Problem with Generalization and inversely correlated variables (or constraint variables)

Question
Why is ML fixated with the concept of Generalization when constraint variables/variables (e.g. weights in ANN) can be inversely correlated? Hence Generalization will be a big question, its best performance will only be the local minima otherwise it will underfit/overfit.

Thoughts
During training, the state of a model will evolve from S1 to SN, where N is the final state index. SN is also the final model’s state, hence it may have reached its optimal configuration where an objective function is maximized/minimized.

In fact, reaching SN will cause forgetting of variables that were relevant in the previous states. Hence, new inputs/features may not be familiar with the final model.
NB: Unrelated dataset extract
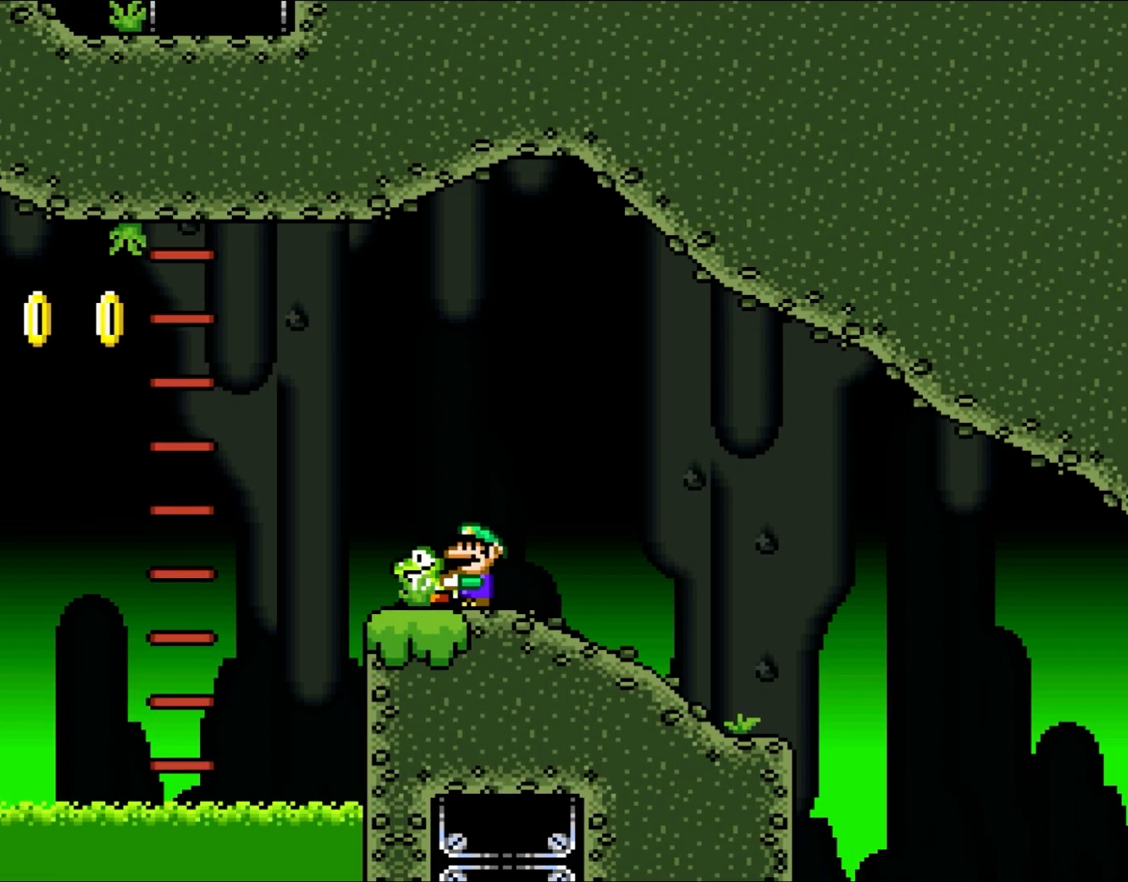
{"buttons": ["Y"], "events": []}
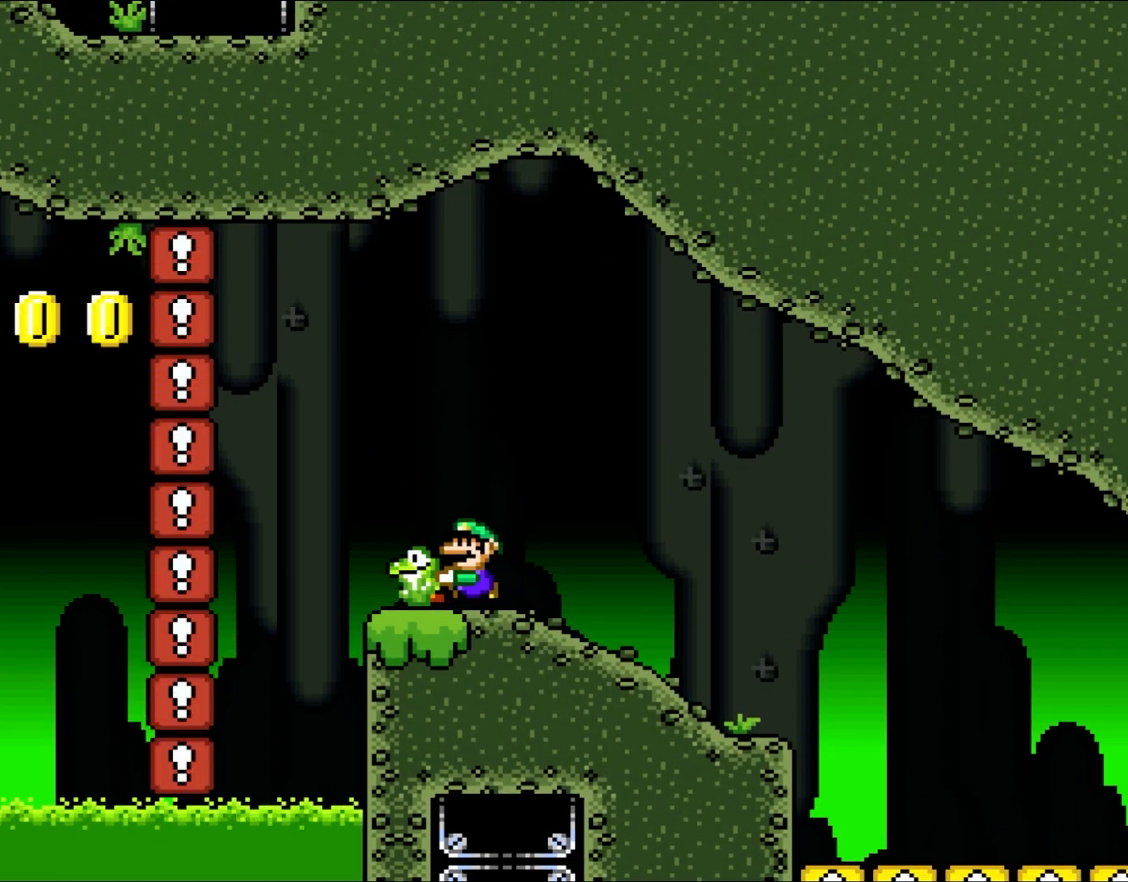
{"buttons": ["B", "Y", "DPAD_LEFT"], "events": [[50, "DPAD_LEFT", "down"], [333, "B", "down"]]}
I think one of the reasons why Deep Learning works or ANN, in general, is that because it can employ a vast amount of these constraint variables and its updates or reconfiguration is relatively smooth (tiny values), hence inverse correlations might not directly cause a problem or a big side-effect. In HTM inverse correlations are a problem because it is updating itself relatively faster (can have bigger increment values) but are mitigated by boosting and inhibition.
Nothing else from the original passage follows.